Pompeo, on his first trip as the top US diplomat, also said the US and NATO were prepared to push back hard against Russia and congratulated South Korea and North Korea on their historic agreement to set aside their conflict and cooperate on denuclearizing their shared peninsula.
Until that happens, though, Pompeo warned that the "maximum pressure campaign" to exert financial and diplomatic pressure on North Korea will continue. Pompeo, who met secretly with North Korean leader Kim Jong Un, said he got the sense that Kim was serious about negotiations.
"I don't want to say anything about the meeting itself," Pompeo said, before adding that, "yes, I did get a sense that he was serious."
"The economic pressure that has been put in place by this global effort that President Trump has led has led him to believe that it is in his best interests to come to the table and talk about de-nuclearization," Pompeo said.
But he cautioned that history has shown the North Koreans to be wily negotiators and that many agreements in the past have been hailed, only to disintegrate. "There is a lot of history here where promises have been made, hopes have been raised and then dashed," he said.
Trump is set to meet Kim for a summit, possibly in May. "In the event it fails," Pompeo said, "respectfully President Trump will walk away and the pressure will remain, but in the event we reach a resolution, it would be a wonderful thing for the world."
Pompeo will go from Brussels, where he has been meeting with NATO allies and focusing primarily on the threat from Russia, to the Middle East, where Iran will likely be the major point of discussion.
Trump has consistently denigrated the deal, calling it "insane" during a visit by French President Emmanuel Macron. His chief complaints are that the deal doesn't cover Iran's ballistic missile program or its regional activities, and that some clauses expire. The deal bars Iran from gaining a nuclear weapon regardless of the so-called "sunset clauses."

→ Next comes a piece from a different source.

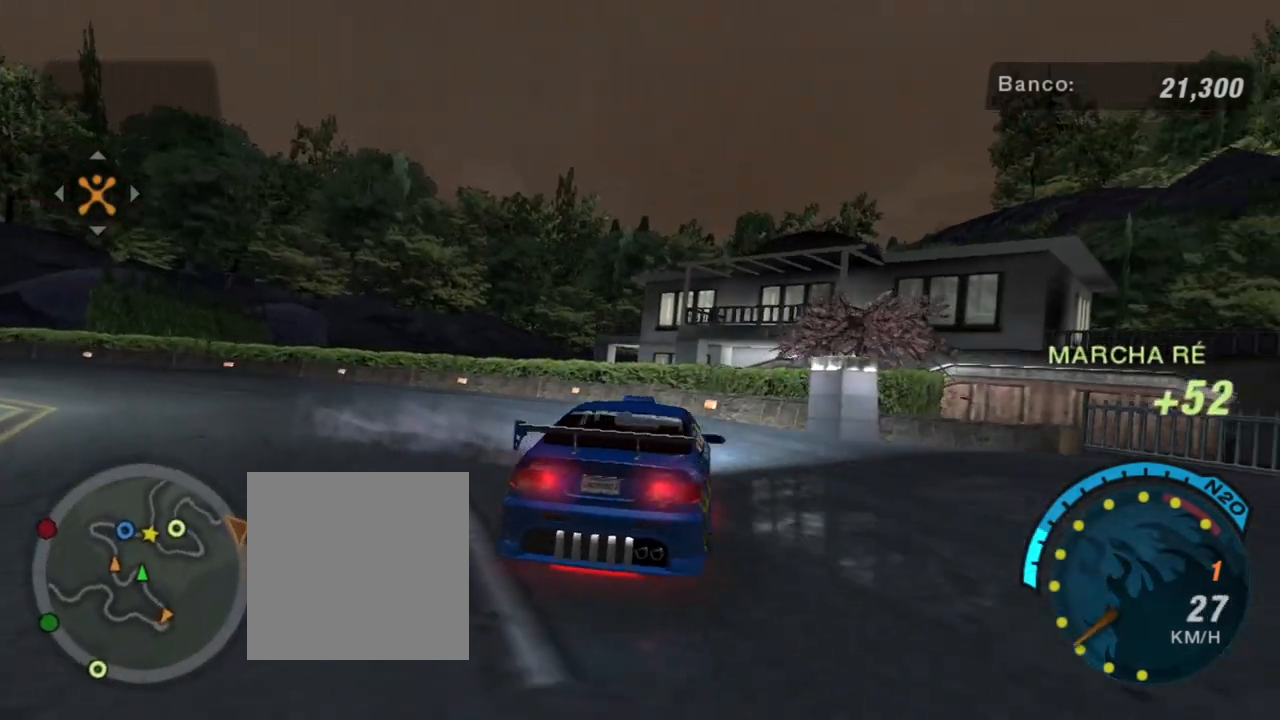
{"buttons": [], "left_stick": "center", "right_stick": "center", "events": []}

Trump set a May 12 deadline for the US and Europe to address issues that aren't covered in the nuclear deal, formally known as the Joint Comprehensive Plan of Action.
May 12 is the date by which Trump has to decide whether or not to continue waiving sanctions on Iran that were lifted under the Iran deal. Under US law, the President has to recertify the agreement every few months.
EU nations continue to strongly support the deal and have been working with US negotiators to find ways to address Trump's complaints, but during Macron's visit it seemed increasingly clear that the President will walk away and push for some other approach.
Sources familiar with Trump's conversations with Macron suggest that a separate agreement is under discussion that has the force of a treaty that will exist alongside the original nuclear deal.
Pompeo said that "there has been no decision made" yet and the "team is working."
He added that during his Mideast stops he would be talking about Trump's concerns and "about ways to potentially address those shortcomings."